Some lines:

_ _ _

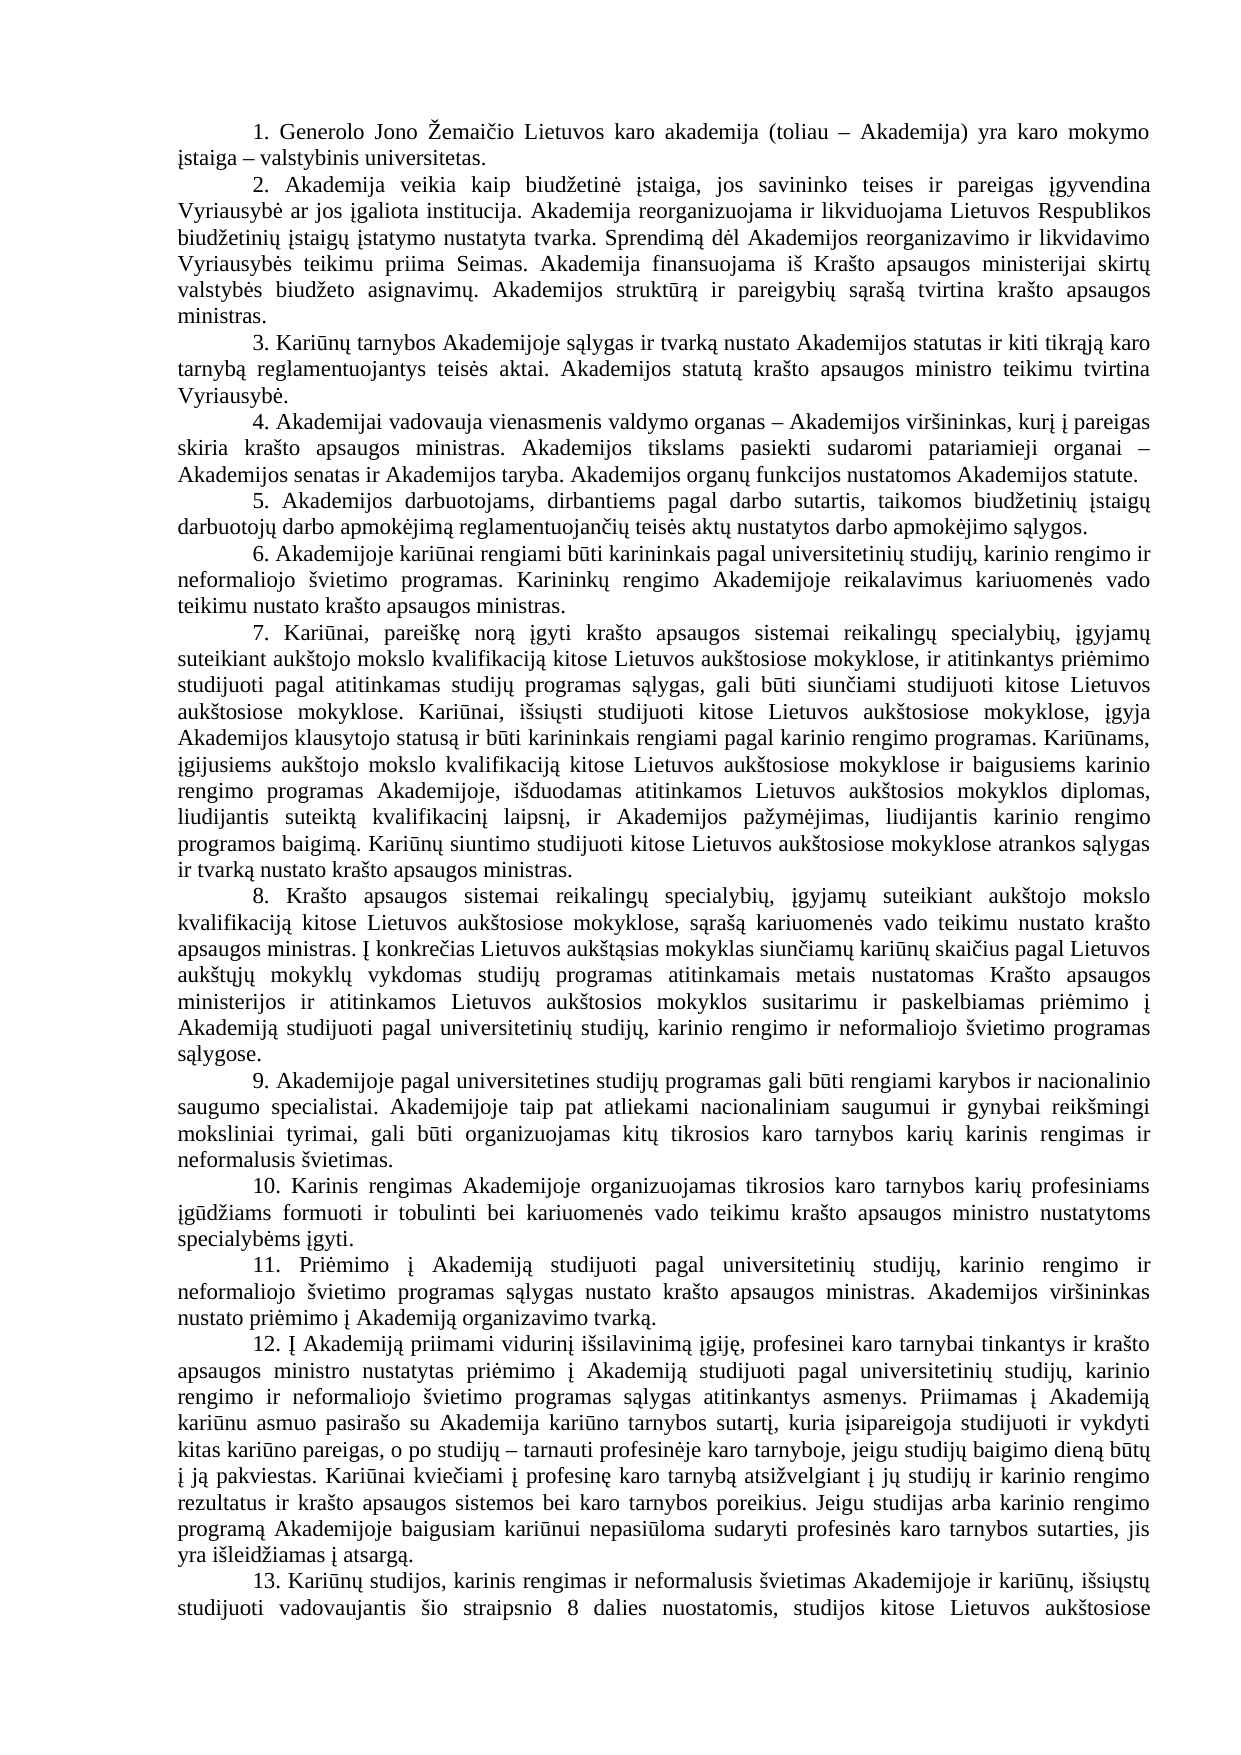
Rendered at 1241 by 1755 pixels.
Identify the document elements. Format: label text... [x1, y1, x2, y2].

text 12. Į Akademiją priimami vidurinį išsilavinimą įgiję, profesinei karo tarnybai tinkantys ir krašto apsaugos ministro nustatytas priėmimo į Akademiją studijuoti pagal universitetinių studijų, karinio rengimo ir neformaliojo švietimo programas sąlygas atitinkantys asmenys. Priimamas į Akademiją kariūnu asmuo pasirašo su Akademija kariūno tarnybos sutartį, kuria įsipareigoja studijuoti ir vykdyti kitas kariūno pareigas, o po studijų – tarnauti profesinėje karo tarnyboje, jeigu studijų baigimo dieną būtų į ją pakviestas. Kariūnai kviečiami į profesinę karo tarnybą atsižvelgiant į jų studijų ir karinio rengimo rezultatus ir krašto apsaugos sistemos bei karo tarnybos poreikius. Jeigu studijas arba karinio rengimo programą Akademijoje baigusiam kariūnui nepasiūloma sudaryti profesinės karo tarnybos sutarties, jis yra išleidžiamas į atsargą. [177, 1330, 1152, 1568]
text 4. Akademijai vadovauja vienasmenis valdymo organas – Akademijos viršininkas, kurį į pareigas skiria krašto apsaugos ministras. Akademijos tikslams pasiekti sudaromi patariamieji organai – Akademijos senatas ir Akademijos taryba. Akademijos organų funkcijos nustatomos Akademijos statute. [177, 408, 1152, 487]
text 6. Akademijoje kariūnai rengiami būti karininkais pagal universitetinių studijų, karinio rengimo ir neformaliojo švietimo programas. Karininkų rengimo Akademijoje reikalavimus kariuomenės vado teikimu nustato krašto apsaugos ministras. [177, 540, 1152, 619]
text 7. Kariūnai, pareiškę norą įgyti krašto apsaugos sistemai reikalingų specialybių, įgyjamų suteikiant aukštojo mokslo kvalifikaciją kitose Lietuvos aukštosiose mokyklose, ir atitinkantys priėmimo studijuoti pagal atitinkamas studijų programas sąlygas, gali būti siunčiami studijuoti kitose Lietuvos aukštosiose mokyklose. Kariūnai, išsiųsti studijuoti kitose Lietuvos aukštosiose mokyklose, įgyja Akademijos klausytojo statusą ir būti karininkais rengiami pagal karinio rengimo programas. Kariūnams, įgijusiems aukštojo mokslo kvalifikaciją kitose Lietuvos aukštosiose mokyklose ir baigusiems karinio rengimo programas Akademijoje, išduodamas atitinkamos Lietuvos aukštosios mokyklos diplomas, liudijantis suteiktą kvalifikacinį laipsnį, ir Akademijos pažymėjimas, liudijantis karinio rengimo programos baigimą. Kariūnų siuntimo studijuoti kitose Lietuvos aukštosiose mokyklose atrankos sąlygas ir tvarką nustato krašto apsaugos ministras. [177, 619, 1152, 882]
text 8. Krašto apsaugos sistemai reikalingų specialybių, įgyjamų suteikiant aukštojo mokslo kvalifikaciją kitose Lietuvos aukštosiose mokyklose, sąrašą kariuomenės vado teikimu nustato krašto apsaugos ministras. Į konkrečias Lietuvos aukštąsias mokyklas siunčiamų kariūnų skaičius pagal Lietuvos aukštųjų mokyklų vykdomas studijų programas atitinkamais metais nustatomas Krašto apsaugos ministerijos ir atitinkamos Lietuvos aukštosios mokyklos susitarimu ir paskelbiamas priėmimo į Akademiją studijuoti pagal universitetinių studijų, karinio rengimo ir neformaliojo švietimo programas sąlygose. [177, 882, 1152, 1067]
text 9. Akademijoje pagal universitetines studijų programas gali būti rengiami karybos ir nacionalinio saugumo specialistai. Akademijoje taip pat atliekami nacionaliniam saugumui ir gynybai reikšmingi moksliniai tyrimai, gali būti organizuojamas kitų tikrosios karo tarnybos karių karinis rengimas ir neformalusis švietimas. [177, 1067, 1152, 1172]
text 13. Kariūnų studijos, karinis rengimas ir neformalusis švietimas Akademijoje ir kariūnų, išsiųstų studijuoti vadovaujantis šio straipsnio 8 dalies nuostatomis, studijos kitose Lietuvos aukštosiose [177, 1568, 1152, 1620]
text 2. Akademija veikia kaip biudžetinė įstaiga, jos savininko teises ir pareigas įgyvendina Vyriausybė ar jos įgaliota institucija. Akademija reorganizuojama ir likviduojama Lietuvos Respublikos biudžetinių įstaigų įstatymo nustatyta tvarka. Sprendimą dėl Akademijos reorganizavimo ir likvidavimo Vyriausybės teikimu priima Seimas. Akademija finansuojama iš Krašto apsaugos ministerijai skirtų valstybės biudžeto asignavimų. Akademijos struktūrą ir pareigybių sąrašą tvirtina krašto apsaugos ministras. [177, 171, 1152, 329]
text 10. Karinis rengimas Akademijoje organizuojamas tikrosios karo tarnybos karių profesiniams įgūdžiams formuoti ir tobulinti bei kariuomenės vado teikimu krašto apsaugos ministro nustatytoms specialybėms įgyti. [177, 1172, 1152, 1251]
text 1. Generolo Jono Žemaičio Lietuvos karo akademija (toliau – Akademija) yra karo mokymo įstaiga – valstybinis universitetas. [177, 118, 1152, 171]
text 11. Priėmimo į Akademiją studijuoti pagal universitetinių studijų, karinio rengimo ir neformaliojo švietimo programas sąlygas nustato krašto apsaugos ministras. Akademijos viršininkas nustato priėmimo į Akademiją organizavimo tvarką. [177, 1251, 1152, 1330]
text 5. Akademijos darbuotojams, dirbantiems pagal darbo sutartis, taikomos biudžetinių įstaigų darbuotojų darbo apmokėjimą reglamentuojančių teisės aktų nustatytos darbo apmokėjimo sąlygos. [177, 487, 1152, 540]
text 3. Kariūnų tarnybos Akademijoje sąlygas ir tvarką nustato Akademijos statutas ir kiti tikrąją karo tarnybą reglamentuojantys teisės aktai. Akademijos statutą krašto apsaugos ministro teikimu tvirtina Vyriausybė. [177, 329, 1152, 408]
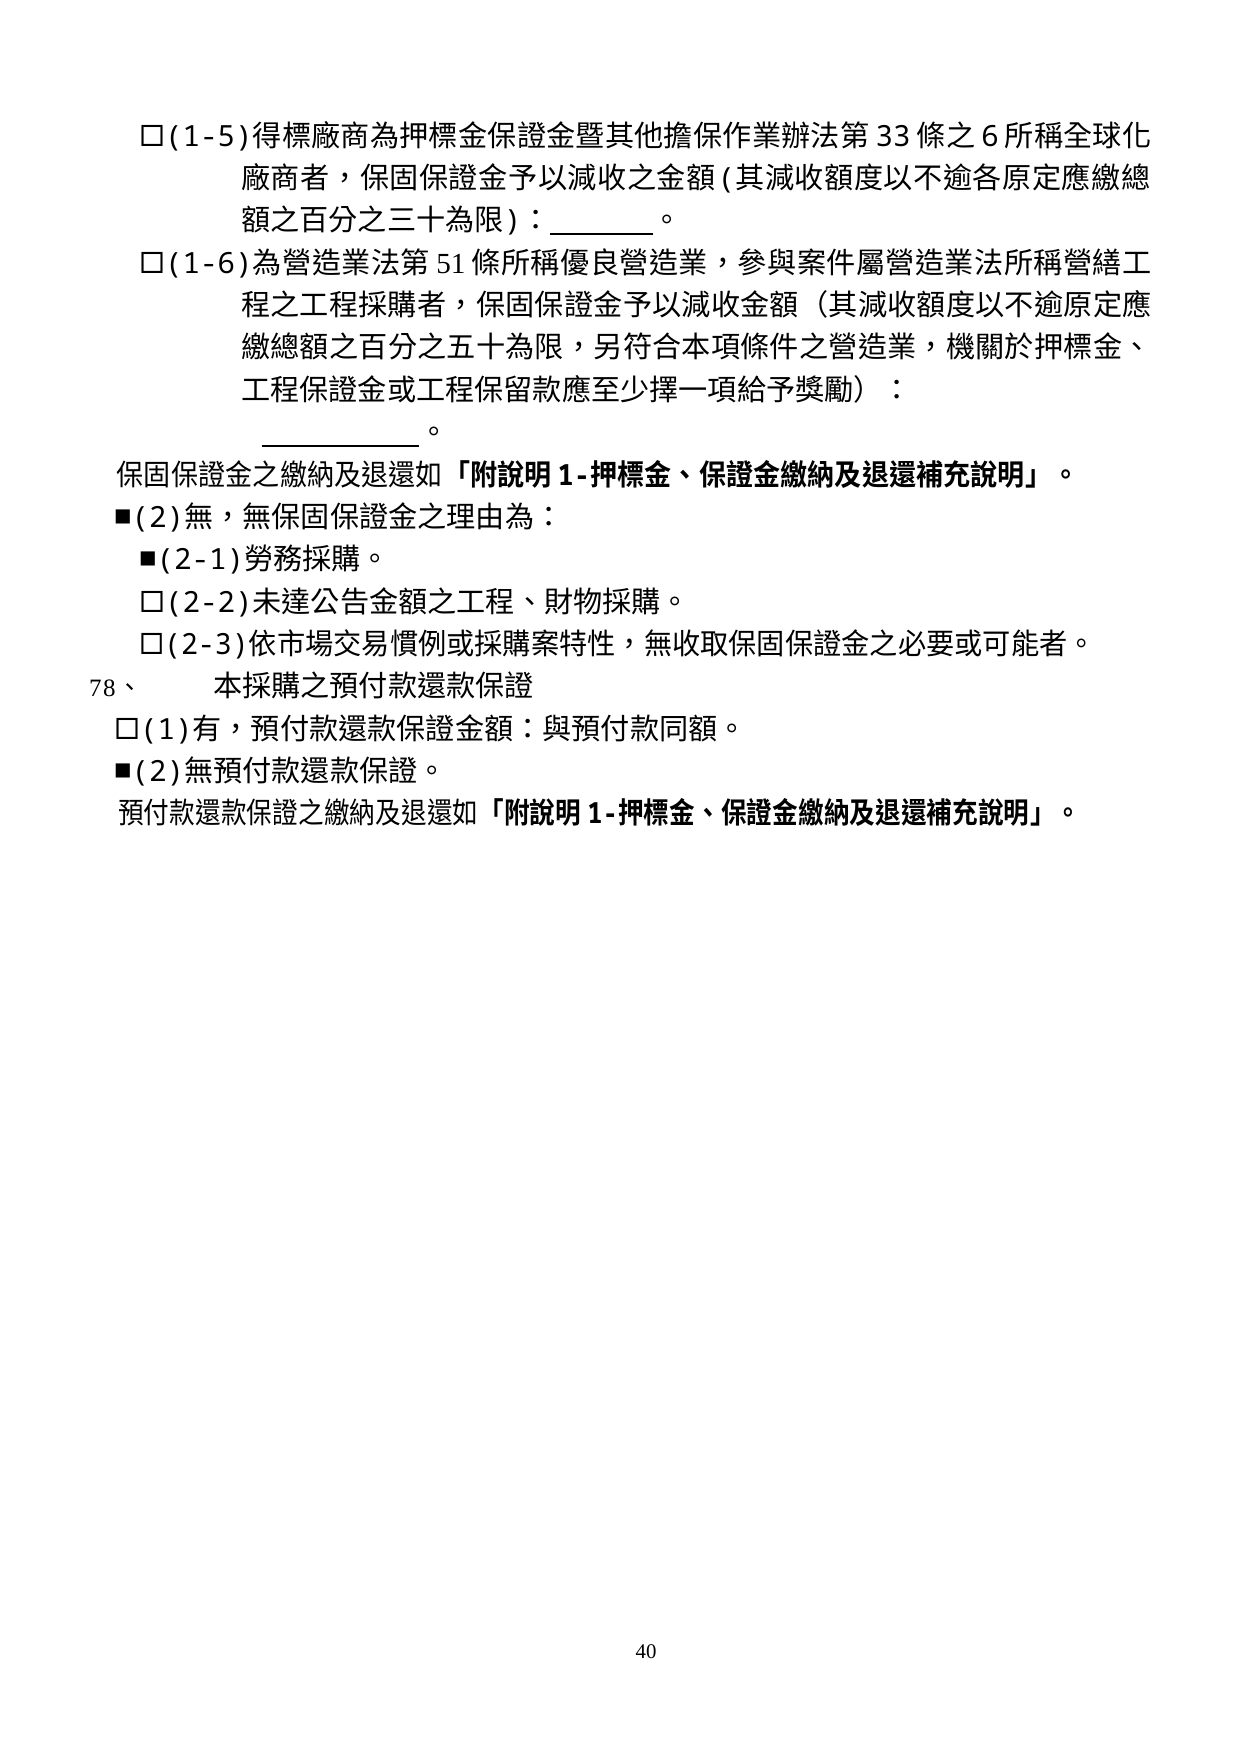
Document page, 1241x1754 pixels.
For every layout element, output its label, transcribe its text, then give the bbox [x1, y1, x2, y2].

_ _ _

Arrange the lines above as a JSON list of strings, one string per line, skipping blank lines and leaving out the pictures.

ANSWER FOR THE TASK:
[
  "Rendered at 1241 by 1755 pixels.",
  "Identify the document elements. Format: label text... [x1, y1, x2, y2].",
  "text 12. Į Akademiją priimami vidurinį išsilavinimą įgiję, profesinei karo tarnybai tinkantys ir krašto apsaugos ministro nustatytas priėmimo į Akademiją studijuoti pagal universitetinių studijų, karinio rengimo ir neformaliojo švietimo programas sąlygas atitinkantys asmenys. Priimamas į Akademiją kariūnu asmuo pasirašo su Akademija kariūno tarnybos sutartį, kuria įsipareigoja studijuoti ir vykdyti kitas kariūno pareigas, o po studijų – tarnauti profesinėje karo tarnyboje, jeigu studijų baigimo dieną būtų į ją pakviestas. Kariūnai kviečiami į profesinę karo tarnybą atsižvelgiant į jų studijų ir karinio rengimo rezultatus ir krašto apsaugos sistemos bei karo tarnybos poreikius. Jeigu studijas arba karinio rengimo programą Akademijoje baigusiam kariūnui nepasiūloma sudaryti profesinės karo tarnybos sutarties, jis yra išleidžiamas į atsargą. [177, 1330, 1152, 1568]",
  "text 4. Akademijai vadovauja vienasmenis valdymo organas – Akademijos viršininkas, kurį į pareigas skiria krašto apsaugos ministras. Akademijos tikslams pasiekti sudaromi patariamieji organai – Akademijos senatas ir Akademijos taryba. Akademijos organų funkcijos nustatomos Akademijos statute. [177, 408, 1152, 487]",
  "text 6. Akademijoje kariūnai rengiami būti karininkais pagal universitetinių studijų, karinio rengimo ir neformaliojo švietimo programas. Karininkų rengimo Akademijoje reikalavimus kariuomenės vado teikimu nustato krašto apsaugos ministras. [177, 540, 1152, 619]",
  "text 7. Kariūnai, pareiškę norą įgyti krašto apsaugos sistemai reikalingų specialybių, įgyjamų suteikiant aukštojo mokslo kvalifikaciją kitose Lietuvos aukštosiose mokyklose, ir atitinkantys priėmimo studijuoti pagal atitinkamas studijų programas sąlygas, gali būti siunčiami studijuoti kitose Lietuvos aukštosiose mokyklose. Kariūnai, išsiųsti studijuoti kitose Lietuvos aukštosiose mokyklose, įgyja Akademijos klausytojo statusą ir būti karininkais rengiami pagal karinio rengimo programas. Kariūnams, įgijusiems aukštojo mokslo kvalifikaciją kitose Lietuvos aukštosiose mokyklose ir baigusiems karinio rengimo programas Akademijoje, išduodamas atitinkamos Lietuvos aukštosios mokyklos diplomas, liudijantis suteiktą kvalifikacinį laipsnį, ir Akademijos pažymėjimas, liudijantis karinio rengimo programos baigimą. Kariūnų siuntimo studijuoti kitose Lietuvos aukštosiose mokyklose atrankos sąlygas ir tvarką nustato krašto apsaugos ministras. [177, 619, 1152, 882]",
  "text 8. Krašto apsaugos sistemai reikalingų specialybių, įgyjamų suteikiant aukštojo mokslo kvalifikaciją kitose Lietuvos aukštosiose mokyklose, sąrašą kariuomenės vado teikimu nustato krašto apsaugos ministras. Į konkrečias Lietuvos aukštąsias mokyklas siunčiamų kariūnų skaičius pagal Lietuvos aukštųjų mokyklų vykdomas studijų programas atitinkamais metais nustatomas Krašto apsaugos ministerijos ir atitinkamos Lietuvos aukštosios mokyklos susitarimu ir paskelbiamas priėmimo į Akademiją studijuoti pagal universitetinių studijų, karinio rengimo ir neformaliojo švietimo programas sąlygose. [177, 882, 1152, 1067]",
  "text 9. Akademijoje pagal universitetines studijų programas gali būti rengiami karybos ir nacionalinio saugumo specialistai. Akademijoje taip pat atliekami nacionaliniam saugumui ir gynybai reikšmingi moksliniai tyrimai, gali būti organizuojamas kitų tikrosios karo tarnybos karių karinis rengimas ir neformalusis švietimas. [177, 1067, 1152, 1172]",
  "text 13. Kariūnų studijos, karinis rengimas ir neformalusis švietimas Akademijoje ir kariūnų, išsiųstų studijuoti vadovaujantis šio straipsnio 8 dalies nuostatomis, studijos kitose Lietuvos aukštosiose [177, 1568, 1152, 1620]",
  "text 2. Akademija veikia kaip biudžetinė įstaiga, jos savininko teises ir pareigas įgyvendina Vyriausybė ar jos įgaliota institucija. Akademija reorganizuojama ir likviduojama Lietuvos Respublikos biudžetinių įstaigų įstatymo nustatyta tvarka. Sprendimą dėl Akademijos reorganizavimo ir likvidavimo Vyriausybės teikimu priima Seimas. Akademija finansuojama iš Krašto apsaugos ministerijai skirtų valstybės biudžeto asignavimų. Akademijos struktūrą ir pareigybių sąrašą tvirtina krašto apsaugos ministras. [177, 171, 1152, 329]",
  "text 10. Karinis rengimas Akademijoje organizuojamas tikrosios karo tarnybos karių profesiniams įgūdžiams formuoti ir tobulinti bei kariuomenės vado teikimu krašto apsaugos ministro nustatytoms specialybėms įgyti. [177, 1172, 1152, 1251]",
  "text 1. Generolo Jono Žemaičio Lietuvos karo akademija (toliau – Akademija) yra karo mokymo įstaiga – valstybinis universitetas. [177, 118, 1152, 171]",
  "text 11. Priėmimo į Akademiją studijuoti pagal universitetinių studijų, karinio rengimo ir neformaliojo švietimo programas sąlygas nustato krašto apsaugos ministras. Akademijos viršininkas nustato priėmimo į Akademiją organizavimo tvarką. [177, 1251, 1152, 1330]",
  "text 5. Akademijos darbuotojams, dirbantiems pagal darbo sutartis, taikomos biudžetinių įstaigų darbuotojų darbo apmokėjimą reglamentuojančių teisės aktų nustatytos darbo apmokėjimo sąlygos. [177, 487, 1152, 540]",
  "text 3. Kariūnų tarnybos Akademijoje sąlygas ir tvarką nustato Akademijos statutas ir kiti tikrąją karo tarnybą reglamentuojantys teisės aktai. Akademijos statutą krašto apsaugos ministro teikimu tvirtina Vyriausybė. [177, 329, 1152, 408]",
  "Document page, 1241x1754 pixels.",
  "For every layout element, output its label, transcribe its text, then give the bbox [x1, y1, x2, y2]."
]